═════ DATA FOR REVIEW

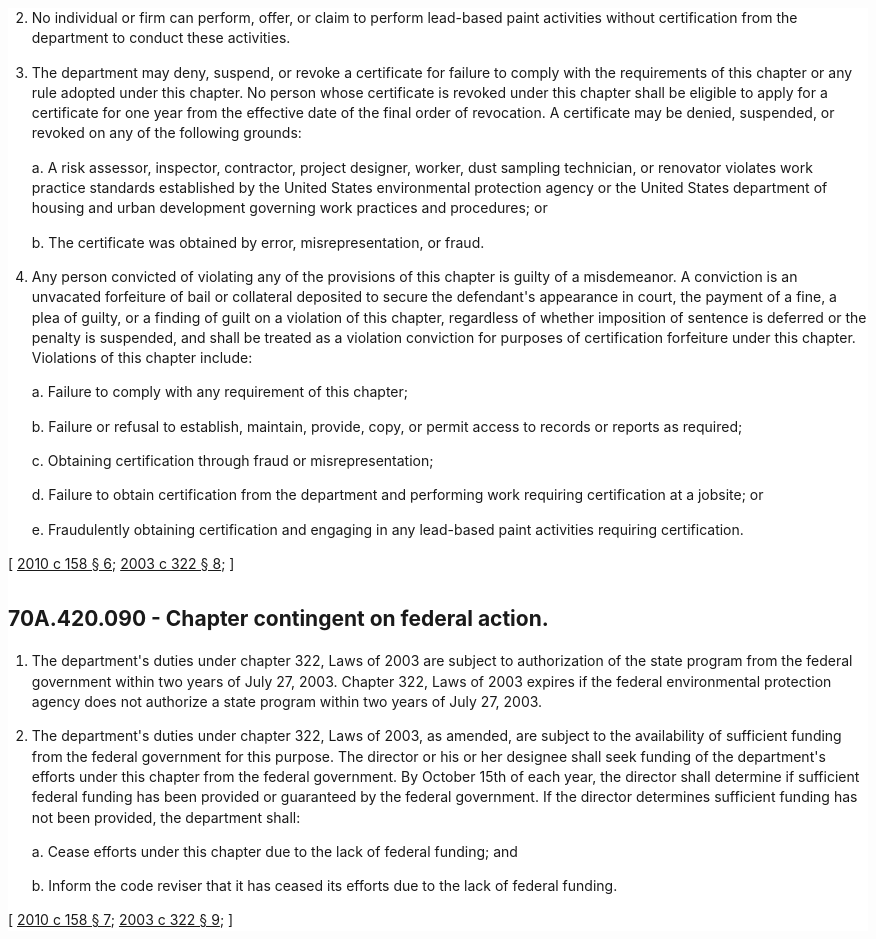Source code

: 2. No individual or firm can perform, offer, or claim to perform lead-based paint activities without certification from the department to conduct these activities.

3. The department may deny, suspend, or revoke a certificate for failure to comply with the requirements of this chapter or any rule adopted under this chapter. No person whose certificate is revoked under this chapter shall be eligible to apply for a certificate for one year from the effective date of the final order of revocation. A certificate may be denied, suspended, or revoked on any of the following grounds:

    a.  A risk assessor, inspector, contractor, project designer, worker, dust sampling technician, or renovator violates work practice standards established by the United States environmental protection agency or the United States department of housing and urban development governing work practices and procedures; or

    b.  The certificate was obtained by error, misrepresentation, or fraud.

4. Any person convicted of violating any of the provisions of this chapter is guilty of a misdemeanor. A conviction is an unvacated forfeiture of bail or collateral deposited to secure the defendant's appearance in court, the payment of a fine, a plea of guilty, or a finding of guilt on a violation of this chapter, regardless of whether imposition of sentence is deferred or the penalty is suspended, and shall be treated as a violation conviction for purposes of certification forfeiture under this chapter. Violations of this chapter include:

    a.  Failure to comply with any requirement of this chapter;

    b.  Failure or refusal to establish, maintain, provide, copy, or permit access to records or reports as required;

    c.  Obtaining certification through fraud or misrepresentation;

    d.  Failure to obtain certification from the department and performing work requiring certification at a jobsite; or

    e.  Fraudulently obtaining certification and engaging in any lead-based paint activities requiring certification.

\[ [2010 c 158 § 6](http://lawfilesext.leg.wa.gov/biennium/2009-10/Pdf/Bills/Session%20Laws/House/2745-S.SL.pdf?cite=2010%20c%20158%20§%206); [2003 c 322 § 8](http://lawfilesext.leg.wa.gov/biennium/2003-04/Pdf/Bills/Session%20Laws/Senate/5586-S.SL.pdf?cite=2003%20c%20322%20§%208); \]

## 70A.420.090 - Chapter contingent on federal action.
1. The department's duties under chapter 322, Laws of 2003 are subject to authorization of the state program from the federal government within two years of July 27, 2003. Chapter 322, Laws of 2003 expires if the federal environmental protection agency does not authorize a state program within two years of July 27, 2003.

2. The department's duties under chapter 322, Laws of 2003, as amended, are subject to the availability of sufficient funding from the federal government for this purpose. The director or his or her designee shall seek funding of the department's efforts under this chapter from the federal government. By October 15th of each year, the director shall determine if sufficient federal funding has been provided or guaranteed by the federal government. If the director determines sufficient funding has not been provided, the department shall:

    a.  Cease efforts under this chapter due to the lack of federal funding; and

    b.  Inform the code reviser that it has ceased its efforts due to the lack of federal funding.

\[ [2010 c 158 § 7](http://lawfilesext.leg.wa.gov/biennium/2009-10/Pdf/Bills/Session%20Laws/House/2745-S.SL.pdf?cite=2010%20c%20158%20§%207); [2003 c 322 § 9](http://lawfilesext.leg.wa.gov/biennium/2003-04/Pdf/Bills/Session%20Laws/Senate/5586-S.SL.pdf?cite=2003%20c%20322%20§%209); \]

══════════
═════ DATA FOR REVIEW

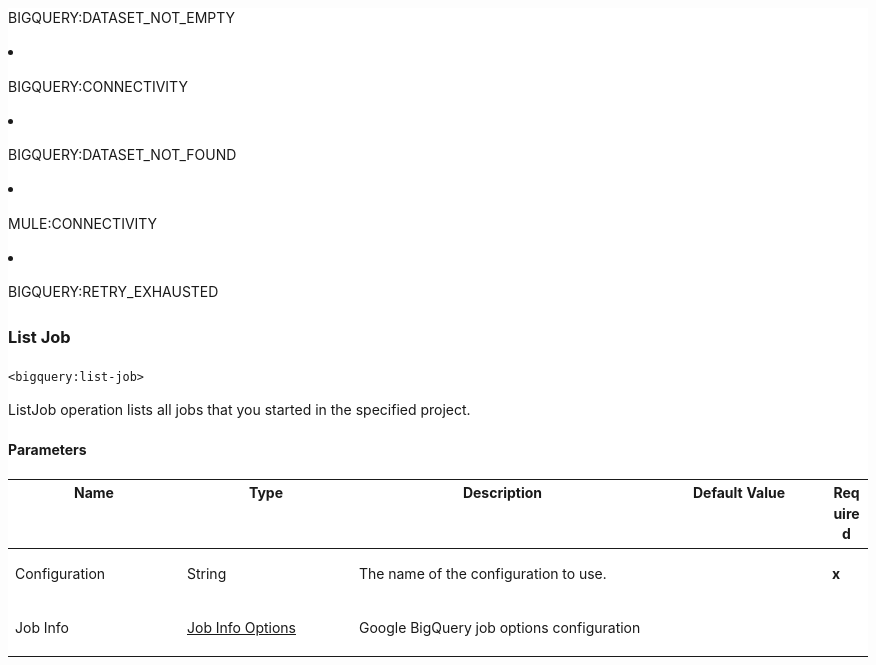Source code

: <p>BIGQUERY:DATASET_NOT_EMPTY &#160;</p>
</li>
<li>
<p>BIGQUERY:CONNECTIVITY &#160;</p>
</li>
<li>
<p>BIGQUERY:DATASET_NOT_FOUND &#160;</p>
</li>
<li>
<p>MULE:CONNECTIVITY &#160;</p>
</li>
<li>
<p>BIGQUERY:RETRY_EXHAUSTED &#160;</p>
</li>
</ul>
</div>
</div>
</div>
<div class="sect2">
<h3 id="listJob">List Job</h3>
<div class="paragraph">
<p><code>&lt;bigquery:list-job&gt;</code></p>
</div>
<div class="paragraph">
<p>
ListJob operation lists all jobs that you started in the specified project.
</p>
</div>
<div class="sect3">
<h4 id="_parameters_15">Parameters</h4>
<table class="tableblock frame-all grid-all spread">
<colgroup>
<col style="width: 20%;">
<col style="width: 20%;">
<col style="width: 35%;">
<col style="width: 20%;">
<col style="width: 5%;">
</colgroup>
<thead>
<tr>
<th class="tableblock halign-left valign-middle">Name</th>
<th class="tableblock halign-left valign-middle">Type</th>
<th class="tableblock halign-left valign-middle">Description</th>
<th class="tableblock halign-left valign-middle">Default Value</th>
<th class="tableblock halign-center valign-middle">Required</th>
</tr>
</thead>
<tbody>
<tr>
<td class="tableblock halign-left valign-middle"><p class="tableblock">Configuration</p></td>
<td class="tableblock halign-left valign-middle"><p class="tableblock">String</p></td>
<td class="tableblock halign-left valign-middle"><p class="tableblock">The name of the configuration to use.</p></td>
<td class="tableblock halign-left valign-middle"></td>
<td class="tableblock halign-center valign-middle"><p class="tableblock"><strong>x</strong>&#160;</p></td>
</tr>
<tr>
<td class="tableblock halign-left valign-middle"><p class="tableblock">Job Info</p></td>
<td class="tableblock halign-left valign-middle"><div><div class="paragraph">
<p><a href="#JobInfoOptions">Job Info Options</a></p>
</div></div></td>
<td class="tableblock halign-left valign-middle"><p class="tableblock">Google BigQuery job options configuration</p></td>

══════════
═════ DATA FOR REVIEW

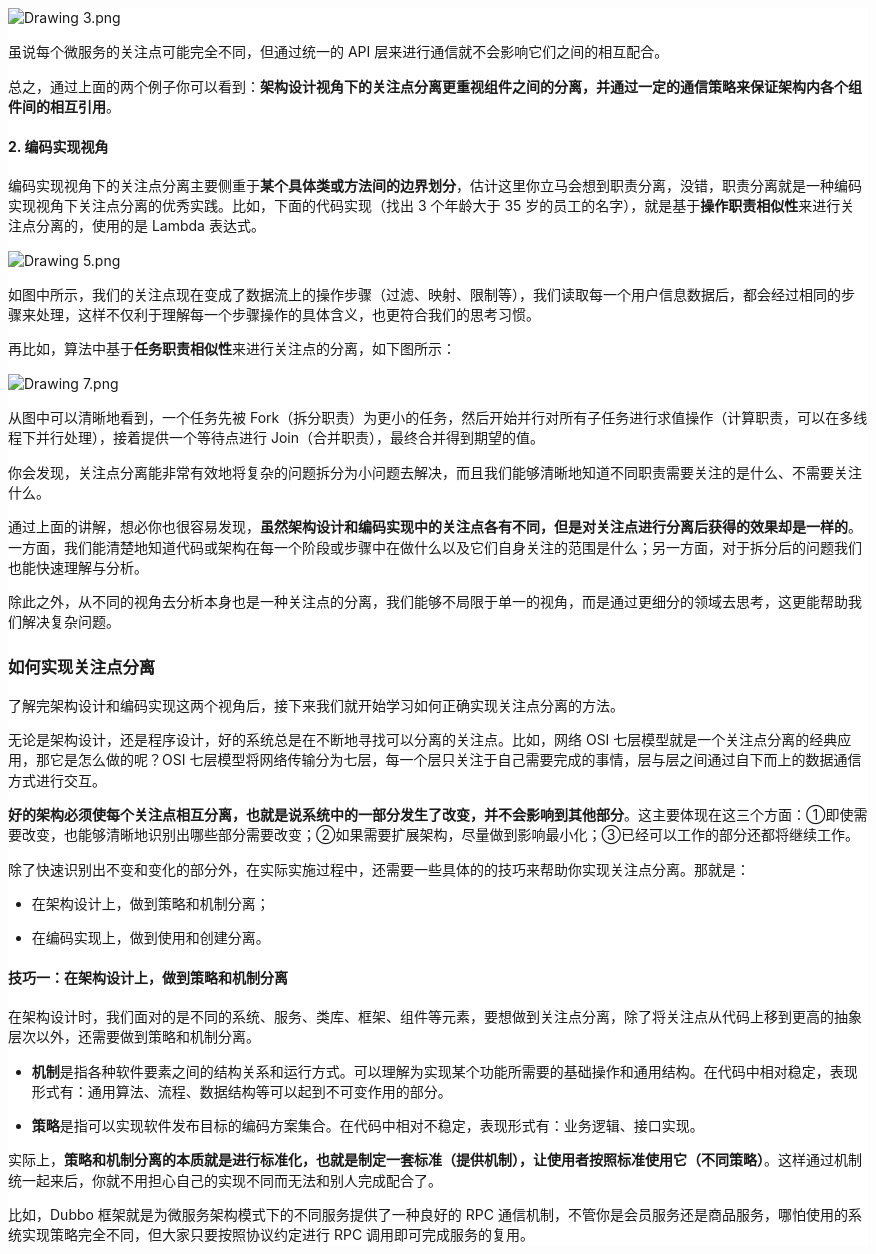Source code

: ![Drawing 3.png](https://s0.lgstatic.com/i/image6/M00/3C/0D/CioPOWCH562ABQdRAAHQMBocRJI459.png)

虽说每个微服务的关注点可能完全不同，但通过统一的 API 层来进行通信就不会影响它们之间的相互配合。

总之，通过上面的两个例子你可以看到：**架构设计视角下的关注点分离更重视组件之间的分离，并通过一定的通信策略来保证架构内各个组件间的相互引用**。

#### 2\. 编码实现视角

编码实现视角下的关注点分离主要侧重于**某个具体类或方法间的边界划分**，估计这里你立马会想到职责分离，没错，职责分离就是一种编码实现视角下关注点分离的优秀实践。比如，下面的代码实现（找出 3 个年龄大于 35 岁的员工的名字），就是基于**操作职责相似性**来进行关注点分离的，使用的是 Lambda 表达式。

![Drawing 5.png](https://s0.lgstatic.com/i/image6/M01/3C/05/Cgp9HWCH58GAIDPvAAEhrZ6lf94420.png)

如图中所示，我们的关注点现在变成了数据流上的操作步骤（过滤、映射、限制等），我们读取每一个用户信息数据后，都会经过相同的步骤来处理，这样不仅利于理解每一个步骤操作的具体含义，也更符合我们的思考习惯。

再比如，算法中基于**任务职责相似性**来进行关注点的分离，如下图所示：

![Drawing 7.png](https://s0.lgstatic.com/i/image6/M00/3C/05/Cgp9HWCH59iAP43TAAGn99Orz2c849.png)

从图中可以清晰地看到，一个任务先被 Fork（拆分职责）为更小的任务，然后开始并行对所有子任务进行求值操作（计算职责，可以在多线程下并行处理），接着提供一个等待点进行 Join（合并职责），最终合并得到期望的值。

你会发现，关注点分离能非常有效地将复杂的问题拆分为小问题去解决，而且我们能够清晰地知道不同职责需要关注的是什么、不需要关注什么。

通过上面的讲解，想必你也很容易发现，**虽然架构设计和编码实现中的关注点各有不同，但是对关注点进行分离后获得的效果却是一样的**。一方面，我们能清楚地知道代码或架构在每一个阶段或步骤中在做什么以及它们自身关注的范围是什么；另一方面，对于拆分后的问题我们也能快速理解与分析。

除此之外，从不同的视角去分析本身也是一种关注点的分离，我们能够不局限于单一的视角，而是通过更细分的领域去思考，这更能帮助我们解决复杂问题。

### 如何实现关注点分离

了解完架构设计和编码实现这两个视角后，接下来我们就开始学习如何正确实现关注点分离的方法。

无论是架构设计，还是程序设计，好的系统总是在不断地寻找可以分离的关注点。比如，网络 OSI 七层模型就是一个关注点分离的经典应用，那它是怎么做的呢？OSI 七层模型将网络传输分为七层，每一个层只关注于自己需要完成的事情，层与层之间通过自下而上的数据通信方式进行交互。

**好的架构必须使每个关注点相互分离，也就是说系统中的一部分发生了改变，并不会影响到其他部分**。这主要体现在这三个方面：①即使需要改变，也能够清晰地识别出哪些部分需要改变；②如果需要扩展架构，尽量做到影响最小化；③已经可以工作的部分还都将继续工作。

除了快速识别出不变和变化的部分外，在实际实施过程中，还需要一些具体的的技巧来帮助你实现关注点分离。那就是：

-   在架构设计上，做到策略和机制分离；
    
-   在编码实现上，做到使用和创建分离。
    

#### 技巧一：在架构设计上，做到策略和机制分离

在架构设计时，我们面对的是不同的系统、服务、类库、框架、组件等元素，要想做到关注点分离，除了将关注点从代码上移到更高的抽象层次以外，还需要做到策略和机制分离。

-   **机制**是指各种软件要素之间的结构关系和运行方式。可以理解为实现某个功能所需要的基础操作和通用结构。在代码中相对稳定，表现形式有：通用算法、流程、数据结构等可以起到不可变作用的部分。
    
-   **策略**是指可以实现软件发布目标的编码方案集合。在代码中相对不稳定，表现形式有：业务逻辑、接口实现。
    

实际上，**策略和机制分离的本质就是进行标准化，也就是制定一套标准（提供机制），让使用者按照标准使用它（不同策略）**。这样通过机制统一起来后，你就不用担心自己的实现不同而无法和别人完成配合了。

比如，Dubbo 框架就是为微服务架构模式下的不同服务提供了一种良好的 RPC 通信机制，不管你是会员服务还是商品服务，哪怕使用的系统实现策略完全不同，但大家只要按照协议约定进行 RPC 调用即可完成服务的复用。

══════════

* **WORK REQUEST**: Rewrite the passage above from the line containing "conduct these activities." down to the line containing "fraud or misrepresentation;", changing "department" to "board" throughout and leaving everything else as it stands. Return only those lines.

* **FINAL ANSWER**:
: 2. No individual or firm can perform, offer, or claim to perform lead-based paint activities without certification from the board to conduct these activities.

3. The board may deny, suspend, or revoke a certificate for failure to comply with the requirements of this chapter or any rule adopted under this chapter. No person whose certificate is revoked under this chapter shall be eligible to apply for a certificate for one year from the effective date of the final order of revocation. A certificate may be denied, suspended, or revoked on any of the following grounds:

    a.  A risk assessor, inspector, contractor, project designer, worker, dust sampling technician, or renovator violates work practice standards established by the United States environmental protection agency or the United States board of housing and urban development governing work practices and procedures; or

    b.  The certificate was obtained by error, misrepresentation, or fraud.

4. Any person convicted of violating any of the provisions of this chapter is guilty of a misdemeanor. A conviction is an unvacated forfeiture of bail or collateral deposited to secure the defendant's appearance in court, the payment of a fine, a plea of guilty, or a finding of guilt on a violation of this chapter, regardless of whether imposition of sentence is deferred or the penalty is suspended, and shall be treated as a violation conviction for purposes of certification forfeiture under this chapter. Violations of this chapter include:

    a.  Failure to comply with any requirement of this chapter;

    b.  Failure or refusal to establish, maintain, provide, copy, or permit access to records or reports as required;

    c.  Obtaining certification through fraud or misrepresentation;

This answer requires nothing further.